Alloy Therapeutics Inc. has entered into an agreement with Abbvie Inc. to develop a new antibody platform to discover antibodies against targets that are difficult to address with current technologies.

Entering a cell and watching its entire inner machinery at work, how DNA is copied, how proteins are assembled, or how it splits in two, has been, for decades, an impossible dream. Now, scientists at the University of Illinois have recreated everything that happens inside a cell at molecular scale in an unprecedented computational model. Syn3A is the first 4D digital cell, capable of combining time and space to simultaneously represent all the internal processes that drive the life cycle of a minimal prokaryotic organism.

Enodia Therapeutics SAS has acquired Kezar Life Sciences Inc.’s assets from its Sec61-based discovery and development program, including clinical-stage KZR-261. Insights from Kezar’s Sec61-based programs will further strengthen Enodia’s core focus on Sec61-driven selectivity for targeting protein degradation.

Similarities among three pediatric brain tumors that arise in different structures of the CNS – pineoblastoma, retinoblastoma and Group 3 medulloblastoma – have been linked to their shared origin during pineal gland development. Scientists at St. Jude Children’s Research Hospital have identified the molecular signatures that drive these tumors from pinealocyte progenitor cells that conserve a common differentiation program, providing a shared therapeutic target for these three cancer types.
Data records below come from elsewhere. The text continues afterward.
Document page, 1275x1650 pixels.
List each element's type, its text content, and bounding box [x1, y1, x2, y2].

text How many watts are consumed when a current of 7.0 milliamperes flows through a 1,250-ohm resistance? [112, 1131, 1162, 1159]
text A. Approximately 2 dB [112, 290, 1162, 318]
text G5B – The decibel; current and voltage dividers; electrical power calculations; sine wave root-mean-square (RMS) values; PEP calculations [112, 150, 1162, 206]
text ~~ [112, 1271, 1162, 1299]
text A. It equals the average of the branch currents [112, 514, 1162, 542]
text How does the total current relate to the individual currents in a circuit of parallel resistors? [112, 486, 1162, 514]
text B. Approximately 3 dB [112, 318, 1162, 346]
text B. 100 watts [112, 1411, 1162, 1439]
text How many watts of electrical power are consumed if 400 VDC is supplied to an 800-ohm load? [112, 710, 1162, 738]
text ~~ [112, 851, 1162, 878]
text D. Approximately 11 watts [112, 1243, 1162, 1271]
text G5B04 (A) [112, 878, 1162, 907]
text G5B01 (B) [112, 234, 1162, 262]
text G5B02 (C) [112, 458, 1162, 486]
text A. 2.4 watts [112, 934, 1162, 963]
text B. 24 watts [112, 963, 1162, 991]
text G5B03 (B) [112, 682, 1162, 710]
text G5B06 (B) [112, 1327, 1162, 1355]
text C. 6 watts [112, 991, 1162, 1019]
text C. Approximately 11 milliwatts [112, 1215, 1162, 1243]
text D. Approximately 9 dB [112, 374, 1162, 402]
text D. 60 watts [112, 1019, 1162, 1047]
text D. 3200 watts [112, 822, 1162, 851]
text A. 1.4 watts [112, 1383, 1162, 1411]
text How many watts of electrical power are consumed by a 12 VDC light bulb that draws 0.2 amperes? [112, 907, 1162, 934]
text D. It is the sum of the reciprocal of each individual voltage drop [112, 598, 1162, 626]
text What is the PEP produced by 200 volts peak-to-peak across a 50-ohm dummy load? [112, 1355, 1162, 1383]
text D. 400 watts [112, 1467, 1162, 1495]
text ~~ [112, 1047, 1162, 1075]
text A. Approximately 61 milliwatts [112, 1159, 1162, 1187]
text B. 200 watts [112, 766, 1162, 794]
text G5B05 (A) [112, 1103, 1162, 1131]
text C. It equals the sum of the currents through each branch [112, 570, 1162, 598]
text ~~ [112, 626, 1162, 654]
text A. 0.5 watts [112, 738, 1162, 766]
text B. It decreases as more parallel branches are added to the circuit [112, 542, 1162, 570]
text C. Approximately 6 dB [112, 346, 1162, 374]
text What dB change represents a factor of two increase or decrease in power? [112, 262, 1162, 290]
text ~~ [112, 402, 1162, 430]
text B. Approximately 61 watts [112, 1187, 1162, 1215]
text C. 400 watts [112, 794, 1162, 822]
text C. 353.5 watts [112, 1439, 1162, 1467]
If one could sweep the brain clean and send the toxic substances that drive neurodegeneration to the recycling bin, perhaps one could treat Alzheimer’s disease. Researchers at the Chinese Academy of Sciences propose a new therapeutic strategy that uses synthetic peptides that bind to amyloid-β (Aβ) and direct it toward lysosomes. In addition, researchers at the Washington University School of Medicine in St. Louis have genetically modified astrocytes in vivo to express chimeric antigen receptors (CARs) that recognize and phagocytose Aβ plaques.